- Source extract -
------------------------------------------------

White & Case, New York City (Chester Bordeau and Charles F. G. Raikes, New York City, of counsel), on brief for defendant-appellant.

Morris Shapiro, New York City (Sahn, Shapiro & Epstein, New York City) (Harry Katz, New York City, of counsel), for plaintiffs-appellees.

Before LUMBARD, Chief Judge, and WATERMAN and FRIENDLY, Circuit Judges.

FRIENDLY, Circuit Judge.

The much litigated and discussed case of Zdanok v. Glidden Company,1 is back with us, along with a companion case, Alexander v. The Glidden Company, after further proceedings in the District Court. The actions grow out of a contract effective for two years from December 1, 1955, between Glidden and a local of the General Warehousemen's Union (hereafter the Union) representing production, maintenance and service employees at the Elmhurst, L. I., plant of Glidden's Durkee Famous Foods Division. We are invited by Glidden, indeed strongly pressed, to reconsider our decision, 288 F.2d 99, in which we construed this contract as entitling the Elmhurst employees to seniority in opportunity for employment at a new plant at Bethlehem, Pa., to which Glidden transferred a considerable part of the Elmhurst machinery and work when the contract expired. Glidden extends the invitation on the grounds of alleged new law and of new evidence. We must decline it so far as these cases are concerned.

What we previously had before us was a complaint of Olga Zdanok and four other former Elmhurst employees, brought in the Supreme Court of New York for New York County and removed by Glidden, on the basis of diverse citizenship, to the District Court for the Southern District of New York, where Judge Palmieri found against the plaintiffs on the merits. In an opinion by Judge Madden of the Court of Claims with Judge Waterman concurring and Chief Judge Lumbard dissenting, we held that the plaintiffs were entitled by the contract "to be employed at the defendant's Bethlehem plant, with the seniority and reemployment rights which they had acquired at the Elmhurst plant" and to recover the damages caused by Glidden's refusal to recognize that entitlement; we remanded the case to the District Court to determine what these damages were. The Supreme Court's refusal to review our decision save as to the legality of participation therein by a judge of the Court of Claims, 368 U.S. 814, 82 S.Ct. 56, 7 L.Ed.2d 22 (1961), and its approval of such participation, 370 U.S. 530, 82 S.Ct. 1459, 8 L.Ed.2d 671 (1962), left our ruling in effect.

------------------------------------------------

(Records)

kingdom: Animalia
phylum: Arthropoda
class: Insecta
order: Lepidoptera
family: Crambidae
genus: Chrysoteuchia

------------------------------------------------

- Written instruction -
According to the court opinion above, which District Court judge found against the plaintiffs on the merits?

- Output -
Judge Palmieri